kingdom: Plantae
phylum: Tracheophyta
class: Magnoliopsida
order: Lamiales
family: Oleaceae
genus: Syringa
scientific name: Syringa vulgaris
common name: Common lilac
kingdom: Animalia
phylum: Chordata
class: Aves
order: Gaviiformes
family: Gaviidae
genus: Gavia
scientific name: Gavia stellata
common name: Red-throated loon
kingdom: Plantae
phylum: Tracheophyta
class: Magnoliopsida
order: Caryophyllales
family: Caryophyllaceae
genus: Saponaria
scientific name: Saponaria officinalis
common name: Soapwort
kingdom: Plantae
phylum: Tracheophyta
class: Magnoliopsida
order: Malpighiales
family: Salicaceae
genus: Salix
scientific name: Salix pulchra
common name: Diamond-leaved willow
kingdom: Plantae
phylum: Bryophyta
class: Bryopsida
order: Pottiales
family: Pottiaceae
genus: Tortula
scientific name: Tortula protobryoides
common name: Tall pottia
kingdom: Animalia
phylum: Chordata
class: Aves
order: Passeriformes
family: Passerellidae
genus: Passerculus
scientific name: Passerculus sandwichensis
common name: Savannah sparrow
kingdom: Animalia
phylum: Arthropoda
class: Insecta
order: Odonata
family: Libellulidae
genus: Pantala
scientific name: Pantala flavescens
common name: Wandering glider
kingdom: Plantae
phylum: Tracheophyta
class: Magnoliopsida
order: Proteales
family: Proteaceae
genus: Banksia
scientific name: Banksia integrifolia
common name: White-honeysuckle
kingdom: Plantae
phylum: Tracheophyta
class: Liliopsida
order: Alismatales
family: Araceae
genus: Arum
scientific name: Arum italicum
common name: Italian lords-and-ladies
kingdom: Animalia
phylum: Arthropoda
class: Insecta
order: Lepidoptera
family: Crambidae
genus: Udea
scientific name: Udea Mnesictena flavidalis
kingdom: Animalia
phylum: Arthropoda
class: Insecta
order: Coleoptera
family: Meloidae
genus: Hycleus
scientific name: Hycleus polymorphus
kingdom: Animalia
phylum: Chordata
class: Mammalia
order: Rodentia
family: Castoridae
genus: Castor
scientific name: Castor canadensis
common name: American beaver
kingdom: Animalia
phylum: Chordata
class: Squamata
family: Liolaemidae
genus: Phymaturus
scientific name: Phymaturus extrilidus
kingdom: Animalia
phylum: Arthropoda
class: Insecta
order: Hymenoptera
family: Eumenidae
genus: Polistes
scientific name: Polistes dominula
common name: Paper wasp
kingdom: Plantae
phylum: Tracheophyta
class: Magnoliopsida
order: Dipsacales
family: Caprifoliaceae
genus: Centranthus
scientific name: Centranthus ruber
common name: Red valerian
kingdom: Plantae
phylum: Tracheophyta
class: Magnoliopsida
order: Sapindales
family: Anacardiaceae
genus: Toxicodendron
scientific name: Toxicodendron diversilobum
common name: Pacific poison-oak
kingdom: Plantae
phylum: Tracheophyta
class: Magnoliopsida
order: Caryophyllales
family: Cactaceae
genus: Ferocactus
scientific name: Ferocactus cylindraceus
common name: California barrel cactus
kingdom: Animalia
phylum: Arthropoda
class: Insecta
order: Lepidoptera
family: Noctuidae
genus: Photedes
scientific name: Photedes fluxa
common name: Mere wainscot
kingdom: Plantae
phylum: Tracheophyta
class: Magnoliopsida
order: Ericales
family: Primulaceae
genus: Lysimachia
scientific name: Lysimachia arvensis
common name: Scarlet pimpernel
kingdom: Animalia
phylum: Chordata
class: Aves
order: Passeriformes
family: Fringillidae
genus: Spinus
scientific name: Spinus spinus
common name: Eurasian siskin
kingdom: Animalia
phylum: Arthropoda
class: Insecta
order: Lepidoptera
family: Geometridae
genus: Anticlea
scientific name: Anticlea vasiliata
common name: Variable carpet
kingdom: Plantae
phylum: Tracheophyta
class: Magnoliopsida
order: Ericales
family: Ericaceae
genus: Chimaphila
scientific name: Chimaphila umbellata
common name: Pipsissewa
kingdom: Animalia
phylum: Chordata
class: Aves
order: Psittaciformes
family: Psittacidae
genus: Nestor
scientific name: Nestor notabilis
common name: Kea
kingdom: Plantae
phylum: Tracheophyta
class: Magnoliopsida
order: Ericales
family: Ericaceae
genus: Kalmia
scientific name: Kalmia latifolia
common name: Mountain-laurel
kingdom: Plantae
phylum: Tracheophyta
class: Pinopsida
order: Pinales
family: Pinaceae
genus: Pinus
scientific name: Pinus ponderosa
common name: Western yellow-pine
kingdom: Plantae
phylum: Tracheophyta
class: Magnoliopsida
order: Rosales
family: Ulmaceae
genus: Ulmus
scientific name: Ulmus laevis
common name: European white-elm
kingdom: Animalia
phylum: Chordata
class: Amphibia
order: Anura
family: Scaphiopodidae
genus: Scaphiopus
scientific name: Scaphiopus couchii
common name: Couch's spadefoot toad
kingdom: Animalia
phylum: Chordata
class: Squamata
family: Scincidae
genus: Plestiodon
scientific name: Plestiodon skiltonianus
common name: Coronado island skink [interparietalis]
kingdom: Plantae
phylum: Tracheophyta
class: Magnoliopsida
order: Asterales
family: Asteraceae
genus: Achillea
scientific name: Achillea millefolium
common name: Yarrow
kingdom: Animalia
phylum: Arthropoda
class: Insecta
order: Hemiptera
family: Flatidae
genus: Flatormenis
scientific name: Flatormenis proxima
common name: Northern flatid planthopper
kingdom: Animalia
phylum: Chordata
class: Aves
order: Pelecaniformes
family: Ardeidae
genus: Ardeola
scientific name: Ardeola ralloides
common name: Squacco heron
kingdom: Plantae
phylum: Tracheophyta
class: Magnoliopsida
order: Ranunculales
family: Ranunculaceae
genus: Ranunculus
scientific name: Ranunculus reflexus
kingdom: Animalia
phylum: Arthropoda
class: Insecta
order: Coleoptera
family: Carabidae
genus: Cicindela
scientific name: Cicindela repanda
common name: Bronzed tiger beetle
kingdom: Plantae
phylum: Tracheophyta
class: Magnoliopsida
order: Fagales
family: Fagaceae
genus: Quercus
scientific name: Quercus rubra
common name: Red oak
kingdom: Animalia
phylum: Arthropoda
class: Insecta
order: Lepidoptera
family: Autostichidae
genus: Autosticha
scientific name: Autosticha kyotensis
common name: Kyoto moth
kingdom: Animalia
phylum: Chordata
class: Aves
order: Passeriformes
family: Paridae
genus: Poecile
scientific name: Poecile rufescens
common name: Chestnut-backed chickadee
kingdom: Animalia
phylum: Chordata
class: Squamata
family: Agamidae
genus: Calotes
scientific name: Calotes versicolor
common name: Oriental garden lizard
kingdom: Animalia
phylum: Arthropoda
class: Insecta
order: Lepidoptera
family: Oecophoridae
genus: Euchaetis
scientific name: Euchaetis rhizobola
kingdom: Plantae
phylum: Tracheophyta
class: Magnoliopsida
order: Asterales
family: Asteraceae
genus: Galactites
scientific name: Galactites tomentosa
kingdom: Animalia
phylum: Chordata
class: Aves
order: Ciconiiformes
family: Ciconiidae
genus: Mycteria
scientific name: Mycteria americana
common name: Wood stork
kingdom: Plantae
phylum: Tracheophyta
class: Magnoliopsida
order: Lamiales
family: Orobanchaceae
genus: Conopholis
■ ■ ■ ■ ■
**Direction:** Return all of the lines above verbatim, keeping their original order.

**Result of this task:**
kingdom: Plantae
phylum: Tracheophyta
class: Magnoliopsida
order: Lamiales
family: Oleaceae
genus: Syringa
scientific name: Syringa vulgaris
common name: Common lilac
kingdom: Animalia
phylum: Chordata
class: Aves
order: Gaviiformes
family: Gaviidae
genus: Gavia
scientific name: Gavia stellata
common name: Red-throated loon
kingdom: Plantae
phylum: Tracheophyta
class: Magnoliopsida
order: Caryophyllales
family: Caryophyllaceae
genus: Saponaria
scientific name: Saponaria officinalis
common name: Soapwort
kingdom: Plantae
phylum: Tracheophyta
class: Magnoliopsida
order: Malpighiales
family: Salicaceae
genus: Salix
scientific name: Salix pulchra
common name: Diamond-leaved willow
kingdom: Plantae
phylum: Bryophyta
class: Bryopsida
order: Pottiales
family: Pottiaceae
genus: Tortula
scientific name: Tortula protobryoides
common name: Tall pottia
kingdom: Animalia
phylum: Chordata
class: Aves
order: Passeriformes
family: Passerellidae
genus: Passerculus
scientific name: Passerculus sandwichensis
common name: Savannah sparrow
kingdom: Animalia
phylum: Arthropoda
class: Insecta
order: Odonata
family: Libellulidae
genus: Pantala
scientific name: Pantala flavescens
common name: Wandering glider
kingdom: Plantae
phylum: Tracheophyta
class: Magnoliopsida
order: Proteales
family: Proteaceae
genus: Banksia
scientific name: Banksia integrifolia
common name: White-honeysuckle
kingdom: Plantae
phylum: Tracheophyta
class: Liliopsida
order: Alismatales
family: Araceae
genus: Arum
scientific name: Arum italicum
common name: Italian lords-and-ladies
kingdom: Animalia
phylum: Arthropoda
class: Insecta
order: Lepidoptera
family: Crambidae
genus: Udea
scientific name: Udea Mnesictena flavidalis
kingdom: Animalia
phylum: Arthropoda
class: Insecta
order: Coleoptera
family: Meloidae
genus: Hycleus
scientific name: Hycleus polymorphus
kingdom: Animalia
phylum: Chordata
class: Mammalia
order: Rodentia
family: Castoridae
genus: Castor
scientific name: Castor canadensis
common name: American beaver
kingdom: Animalia
phylum: Chordata
class: Squamata
family: Liolaemidae
genus: Phymaturus
scientific name: Phymaturus extrilidus
kingdom: Animalia
phylum: Arthropoda
class: Insecta
order: Hymenoptera
family: Eumenidae
genus: Polistes
scientific name: Polistes dominula
common name: Paper wasp
kingdom: Plantae
phylum: Tracheophyta
class: Magnoliopsida
order: Dipsacales
family: Caprifoliaceae
genus: Centranthus
scientific name: Centranthus ruber
common name: Red valerian
kingdom: Plantae
phylum: Tracheophyta
class: Magnoliopsida
order: Sapindales
family: Anacardiaceae
genus: Toxicodendron
scientific name: Toxicodendron diversilobum
common name: Pacific poison-oak
kingdom: Plantae
phylum: Tracheophyta
class: Magnoliopsida
order: Caryophyllales
family: Cactaceae
genus: Ferocactus
scientific name: Ferocactus cylindraceus
common name: California barrel cactus
kingdom: Animalia
phylum: Arthropoda
class: Insecta
order: Lepidoptera
family: Noctuidae
genus: Photedes
scientific name: Photedes fluxa
common name: Mere wainscot
kingdom: Plantae
phylum: Tracheophyta
class: Magnoliopsida
order: Ericales
family: Primulaceae
genus: Lysimachia
scientific name: Lysimachia arvensis
common name: Scarlet pimpernel
kingdom: Animalia
phylum: Chordata
class: Aves
order: Passeriformes
family: Fringillidae
genus: Spinus
scientific name: Spinus spinus
common name: Eurasian siskin
kingdom: Animalia
phylum: Arthropoda
class: Insecta
order: Lepidoptera
family: Geometridae
genus: Anticlea
scientific name: Anticlea vasiliata
common name: Variable carpet
kingdom: Plantae
phylum: Tracheophyta
class: Magnoliopsida
order: Ericales
family: Ericaceae
genus: Chimaphila
scientific name: Chimaphila umbellata
common name: Pipsissewa
kingdom: Animalia
phylum: Chordata
class: Aves
order: Psittaciformes
family: Psittacidae
genus: Nestor
scientific name: Nestor notabilis
common name: Kea
kingdom: Plantae
phylum: Tracheophyta
class: Magnoliopsida
order: Ericales
family: Ericaceae
genus: Kalmia
scientific name: Kalmia latifolia
common name: Mountain-laurel
kingdom: Plantae
phylum: Tracheophyta
class: Pinopsida
order: Pinales
family: Pinaceae
genus: Pinus
scientific name: Pinus ponderosa
common name: Western yellow-pine
kingdom: Plantae
phylum: Tracheophyta
class: Magnoliopsida
order: Rosales
family: Ulmaceae
genus: Ulmus
scientific name: Ulmus laevis
common name: European white-elm
kingdom: Animalia
phylum: Chordata
class: Amphibia
order: Anura
family: Scaphiopodidae
genus: Scaphiopus
scientific name: Scaphiopus couchii
common name: Couch's spadefoot toad
kingdom: Animalia
phylum: Chordata
class: Squamata
family: Scincidae
genus: Plestiodon
scientific name: Plestiodon skiltonianus
common name: Coronado island skink [interparietalis]
kingdom: Plantae
phylum: Tracheophyta
class: Magnoliopsida
order: Asterales
family: Asteraceae
genus: Achillea
scientific name: Achillea millefolium
common name: Yarrow
kingdom: Animalia
phylum: Arthropoda
class: Insecta
order: Hemiptera
family: Flatidae
genus: Flatormenis
scientific name: Flatormenis proxima
common name: Northern flatid planthopper
kingdom: Animalia
phylum: Chordata
class: Aves
order: Pelecaniformes
family: Ardeidae
genus: Ardeola
scientific name: Ardeola ralloides
common name: Squacco heron
kingdom: Plantae
phylum: Tracheophyta
class: Magnoliopsida
order: Ranunculales
family: Ranunculaceae
genus: Ranunculus
scientific name: Ranunculus reflexus
kingdom: Animalia
phylum: Arthropoda
class: Insecta
order: Coleoptera
family: Carabidae
genus: Cicindela
scientific name: Cicindela repanda
common name: Bronzed tiger beetle
kingdom: Plantae
phylum: Tracheophyta
class: Magnoliopsida
order: Fagales
family: Fagaceae
genus: Quercus
scientific name: Quercus rubra
common name: Red oak
kingdom: Animalia
phylum: Arthropoda
class: Insecta
order: Lepidoptera
family: Autostichidae
genus: Autosticha
scientific name: Autosticha kyotensis
common name: Kyoto moth
kingdom: Animalia
phylum: Chordata
class: Aves
order: Passeriformes
family: Paridae
genus: Poecile
scientific name: Poecile rufescens
common name: Chestnut-backed chickadee
kingdom: Animalia
phylum: Chordata
class: Squamata
family: Agamidae
genus: Calotes
scientific name: Calotes versicolor
common name: Oriental garden lizard
kingdom: Animalia
phylum: Arthropoda
class: Insecta
order: Lepidoptera
family: Oecophoridae
genus: Euchaetis
scientific name: Euchaetis rhizobola
kingdom: Plantae
phylum: Tracheophyta
class: Magnoliopsida
order: Asterales
family: Asteraceae
genus: Galactites
scientific name: Galactites tomentosa
kingdom: Animalia
phylum: Chordata
class: Aves
order: Ciconiiformes
family: Ciconiidae
genus: Mycteria
scientific name: Mycteria americana
common name: Wood stork
kingdom: Plantae
phylum: Tracheophyta
class: Magnoliopsida
order: Lamiales
family: Orobanchaceae
genus: Conopholis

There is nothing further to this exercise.